The box plot provides a way of illustrating the “spread” of datapoints for variables.

The box plot is a box that shows:

  • The range (minimum and maximum values)
  • The measure of central tendency (the median)
  • The distribution symmetry (how the data are distributed around the median (the upper and lower quartiles – UQ and LQ)

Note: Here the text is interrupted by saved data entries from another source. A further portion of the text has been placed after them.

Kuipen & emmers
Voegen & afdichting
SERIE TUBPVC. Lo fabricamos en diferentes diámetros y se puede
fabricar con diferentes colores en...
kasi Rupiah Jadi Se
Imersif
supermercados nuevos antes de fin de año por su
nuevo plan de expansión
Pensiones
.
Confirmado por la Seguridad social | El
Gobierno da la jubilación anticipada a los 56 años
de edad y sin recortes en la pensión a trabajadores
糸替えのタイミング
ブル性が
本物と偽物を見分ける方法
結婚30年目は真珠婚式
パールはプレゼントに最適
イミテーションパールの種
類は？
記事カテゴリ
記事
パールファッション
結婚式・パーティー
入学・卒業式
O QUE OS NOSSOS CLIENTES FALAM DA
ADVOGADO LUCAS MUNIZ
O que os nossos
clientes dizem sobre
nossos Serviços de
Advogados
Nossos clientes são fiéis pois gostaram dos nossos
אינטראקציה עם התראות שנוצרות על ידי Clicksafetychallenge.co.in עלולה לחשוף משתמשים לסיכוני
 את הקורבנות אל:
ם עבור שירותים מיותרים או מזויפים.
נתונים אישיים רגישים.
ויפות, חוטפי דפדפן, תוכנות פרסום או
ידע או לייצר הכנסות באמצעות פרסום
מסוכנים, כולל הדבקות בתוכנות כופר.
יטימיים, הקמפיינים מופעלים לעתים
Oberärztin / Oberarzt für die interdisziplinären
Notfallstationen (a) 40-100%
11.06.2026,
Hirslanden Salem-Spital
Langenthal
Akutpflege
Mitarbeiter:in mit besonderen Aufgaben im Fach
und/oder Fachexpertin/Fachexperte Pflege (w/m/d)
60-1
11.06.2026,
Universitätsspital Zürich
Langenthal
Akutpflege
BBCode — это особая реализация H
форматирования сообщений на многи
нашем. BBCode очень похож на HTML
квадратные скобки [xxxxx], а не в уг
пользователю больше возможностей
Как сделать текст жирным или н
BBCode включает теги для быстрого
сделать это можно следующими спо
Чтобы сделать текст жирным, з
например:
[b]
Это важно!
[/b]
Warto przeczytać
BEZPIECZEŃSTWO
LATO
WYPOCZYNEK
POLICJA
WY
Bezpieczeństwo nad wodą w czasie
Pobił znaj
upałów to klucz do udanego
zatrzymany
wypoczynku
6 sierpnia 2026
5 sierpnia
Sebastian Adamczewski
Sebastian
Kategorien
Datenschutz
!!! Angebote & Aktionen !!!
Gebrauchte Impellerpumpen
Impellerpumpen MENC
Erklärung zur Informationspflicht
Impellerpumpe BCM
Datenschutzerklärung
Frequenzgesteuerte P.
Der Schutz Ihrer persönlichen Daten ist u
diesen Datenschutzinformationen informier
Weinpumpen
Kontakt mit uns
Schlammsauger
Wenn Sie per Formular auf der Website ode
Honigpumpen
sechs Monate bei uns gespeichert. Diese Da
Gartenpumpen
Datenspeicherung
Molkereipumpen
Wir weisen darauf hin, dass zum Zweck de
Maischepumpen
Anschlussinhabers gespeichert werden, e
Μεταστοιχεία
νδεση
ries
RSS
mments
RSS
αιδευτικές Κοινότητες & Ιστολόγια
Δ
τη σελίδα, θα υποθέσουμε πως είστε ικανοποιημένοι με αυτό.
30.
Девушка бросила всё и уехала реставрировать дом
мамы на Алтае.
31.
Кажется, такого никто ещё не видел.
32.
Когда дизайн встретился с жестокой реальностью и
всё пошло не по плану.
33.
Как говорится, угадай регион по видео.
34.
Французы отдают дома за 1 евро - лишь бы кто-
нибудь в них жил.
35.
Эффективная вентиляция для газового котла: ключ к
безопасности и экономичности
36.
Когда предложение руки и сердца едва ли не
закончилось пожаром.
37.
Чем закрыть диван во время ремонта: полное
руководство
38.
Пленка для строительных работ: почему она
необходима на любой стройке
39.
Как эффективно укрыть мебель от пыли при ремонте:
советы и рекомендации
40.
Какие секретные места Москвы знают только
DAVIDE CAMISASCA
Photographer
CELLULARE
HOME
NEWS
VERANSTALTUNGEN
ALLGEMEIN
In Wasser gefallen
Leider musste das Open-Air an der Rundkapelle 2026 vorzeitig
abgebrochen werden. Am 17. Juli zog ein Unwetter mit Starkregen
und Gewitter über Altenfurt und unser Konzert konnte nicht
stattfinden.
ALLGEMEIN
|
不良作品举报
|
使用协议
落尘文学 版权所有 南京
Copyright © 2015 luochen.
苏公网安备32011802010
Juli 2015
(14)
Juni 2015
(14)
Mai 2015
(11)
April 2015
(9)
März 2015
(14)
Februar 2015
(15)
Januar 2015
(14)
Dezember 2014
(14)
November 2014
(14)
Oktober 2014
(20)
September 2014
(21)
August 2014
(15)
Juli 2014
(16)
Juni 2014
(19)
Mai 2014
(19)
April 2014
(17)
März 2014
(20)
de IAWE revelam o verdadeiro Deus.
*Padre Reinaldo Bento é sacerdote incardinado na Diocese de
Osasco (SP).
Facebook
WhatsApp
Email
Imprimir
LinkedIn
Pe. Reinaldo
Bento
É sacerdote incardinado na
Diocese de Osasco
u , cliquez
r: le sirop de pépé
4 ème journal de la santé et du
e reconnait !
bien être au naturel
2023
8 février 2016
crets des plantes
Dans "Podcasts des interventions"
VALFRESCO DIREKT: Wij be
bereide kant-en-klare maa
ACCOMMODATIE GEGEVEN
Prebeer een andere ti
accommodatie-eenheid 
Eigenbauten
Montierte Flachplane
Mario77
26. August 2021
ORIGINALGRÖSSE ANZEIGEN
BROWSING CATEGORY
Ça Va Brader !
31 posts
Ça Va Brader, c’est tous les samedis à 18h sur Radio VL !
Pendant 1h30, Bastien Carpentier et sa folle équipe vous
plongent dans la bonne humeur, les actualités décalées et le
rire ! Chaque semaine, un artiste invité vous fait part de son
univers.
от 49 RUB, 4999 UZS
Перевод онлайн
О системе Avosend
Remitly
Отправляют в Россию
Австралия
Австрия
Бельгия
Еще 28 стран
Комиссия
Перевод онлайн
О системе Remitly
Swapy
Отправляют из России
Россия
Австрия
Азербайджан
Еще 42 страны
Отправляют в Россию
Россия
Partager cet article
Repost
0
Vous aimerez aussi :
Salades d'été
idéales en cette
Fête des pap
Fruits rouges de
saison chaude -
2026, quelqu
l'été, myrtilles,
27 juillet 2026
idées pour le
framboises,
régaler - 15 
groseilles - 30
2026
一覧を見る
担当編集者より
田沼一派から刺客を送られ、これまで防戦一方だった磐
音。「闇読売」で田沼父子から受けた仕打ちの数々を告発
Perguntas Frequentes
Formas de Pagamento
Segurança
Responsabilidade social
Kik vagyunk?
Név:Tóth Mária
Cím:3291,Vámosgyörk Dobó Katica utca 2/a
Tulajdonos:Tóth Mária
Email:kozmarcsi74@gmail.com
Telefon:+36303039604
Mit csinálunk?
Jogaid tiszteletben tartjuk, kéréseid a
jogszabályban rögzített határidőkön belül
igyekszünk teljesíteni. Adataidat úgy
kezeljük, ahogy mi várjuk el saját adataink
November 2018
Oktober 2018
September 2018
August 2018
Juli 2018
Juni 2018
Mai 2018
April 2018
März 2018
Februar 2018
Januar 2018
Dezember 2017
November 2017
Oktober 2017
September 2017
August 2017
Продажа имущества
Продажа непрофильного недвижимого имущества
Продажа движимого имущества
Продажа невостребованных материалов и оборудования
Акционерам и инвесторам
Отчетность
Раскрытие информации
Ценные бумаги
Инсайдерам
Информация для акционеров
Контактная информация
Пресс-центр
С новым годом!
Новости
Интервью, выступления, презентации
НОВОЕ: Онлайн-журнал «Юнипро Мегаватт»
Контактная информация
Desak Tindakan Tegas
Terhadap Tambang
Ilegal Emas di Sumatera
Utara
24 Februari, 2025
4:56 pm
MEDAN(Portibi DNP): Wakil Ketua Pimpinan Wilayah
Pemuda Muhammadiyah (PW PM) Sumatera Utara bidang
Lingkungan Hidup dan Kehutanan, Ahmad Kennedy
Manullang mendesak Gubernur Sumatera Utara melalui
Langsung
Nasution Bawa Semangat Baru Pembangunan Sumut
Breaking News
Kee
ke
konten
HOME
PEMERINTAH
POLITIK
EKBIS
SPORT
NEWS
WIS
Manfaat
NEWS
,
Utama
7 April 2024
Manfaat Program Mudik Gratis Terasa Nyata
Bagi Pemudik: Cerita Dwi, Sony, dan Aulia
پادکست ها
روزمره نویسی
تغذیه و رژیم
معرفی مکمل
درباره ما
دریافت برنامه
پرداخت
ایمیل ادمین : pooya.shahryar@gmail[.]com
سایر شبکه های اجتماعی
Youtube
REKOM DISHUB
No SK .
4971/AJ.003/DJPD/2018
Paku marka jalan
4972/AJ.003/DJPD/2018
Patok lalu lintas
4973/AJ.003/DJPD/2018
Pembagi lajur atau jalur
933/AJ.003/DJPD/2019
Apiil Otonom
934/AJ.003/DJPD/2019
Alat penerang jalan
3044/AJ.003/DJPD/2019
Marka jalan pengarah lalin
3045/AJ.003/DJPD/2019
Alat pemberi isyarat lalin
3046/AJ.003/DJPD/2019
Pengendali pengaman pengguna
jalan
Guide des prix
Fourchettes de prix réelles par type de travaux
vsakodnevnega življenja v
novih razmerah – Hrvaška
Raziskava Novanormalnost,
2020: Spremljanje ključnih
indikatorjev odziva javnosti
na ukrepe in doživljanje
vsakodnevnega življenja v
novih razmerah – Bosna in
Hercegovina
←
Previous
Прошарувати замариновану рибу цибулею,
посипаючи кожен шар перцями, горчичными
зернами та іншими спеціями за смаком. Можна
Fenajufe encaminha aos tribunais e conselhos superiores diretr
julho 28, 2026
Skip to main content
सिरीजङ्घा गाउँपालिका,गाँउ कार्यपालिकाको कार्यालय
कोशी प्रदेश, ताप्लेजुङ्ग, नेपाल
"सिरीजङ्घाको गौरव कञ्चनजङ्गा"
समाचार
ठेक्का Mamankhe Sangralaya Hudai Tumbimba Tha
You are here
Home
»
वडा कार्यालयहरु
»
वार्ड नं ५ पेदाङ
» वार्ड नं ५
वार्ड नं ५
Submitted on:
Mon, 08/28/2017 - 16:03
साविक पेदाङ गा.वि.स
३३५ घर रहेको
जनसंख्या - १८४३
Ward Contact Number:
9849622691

It is usually used to compare several sets of observations or data. The box plot is oriented in a way that each whisker (which represents minimum and maximum of the values) are vertical and each box represents the first quartile (bottom horizontal line) and the third quartile (top horizontal line) of the values. In addition, the median is represented by a horizontal thick line across the box.

Inputs

To illustrate this tool in use, we will examine the spread of the data for the MBS and PBS spend per capita across Brisbane’s suburbs. To do this:

  • Select Brisbane GCCSA as your area
  • Select SA2 OECD Indicators: MBS and PBS data as your dataset
  • Open the Box Plot tool (Analyse → Tools → Charts → Box Plot) and enter the following parameters as shown in the image below (Each of these are also explained below)
[Click to Enlarge]

[Click to Enlarge]

  • Dataset Input: For this we want to select SA2 OECD Indicators: MBS and PBS data
  • Variable(s)The variables for which we would like to examine their spread. Here we select
    •  MBS spend per capita
    •  PBS spend per capita
  • Use Variable Titles: Check this box to have “human readable names” on your output chart
  • Chart Title: Here we enter the title for the plot. In this instance we have chosen Box Plot: MBS and PBS Spend per capita in Brisbane SA2s
  •  Grid: Select this if you want to choose gridlines for your graph
  •  Greyscale: Select this if you want your graph to be in grey scale, rather than in the default colour

Once you have entered the parameters, click Add and Run

Outputs

Once your tool has run, click the Display button on the pop up dialogue box that appears

Your output should look something like the graph below. This indicates that the median PBS spend per capital is lower than the MBS spend, while the latter also has a much larger range. The spread around the median value is roughly similar for both funding schemes.

[Click to Enlarge]

References

(1) An Introduction to R (3.1.0 (2014-04-10)).
(2) Dodge, Y. (2008) Box Plot, The Concise Encyclopedia of Statistics, pp. 55 – 57, Springer, New York.
(3) Lewandowski, S., & Bolt, S. (2010) Box-and-whisker plot, N. Salkind (Ed.), Encyclopedia of research design, pp. 105 – 109, Thousand Oaks, CA: SAGE Publications, Inc.
(4) Dewey, M. E. (1992) Algorithm AS 272: Box Plots, Journal of the Royal Statistical Society. Series C (Applied Statistics), Vol. 41, No. 1, pp. 274 – 284 , Wiley for the Royal Statistical Society, New York.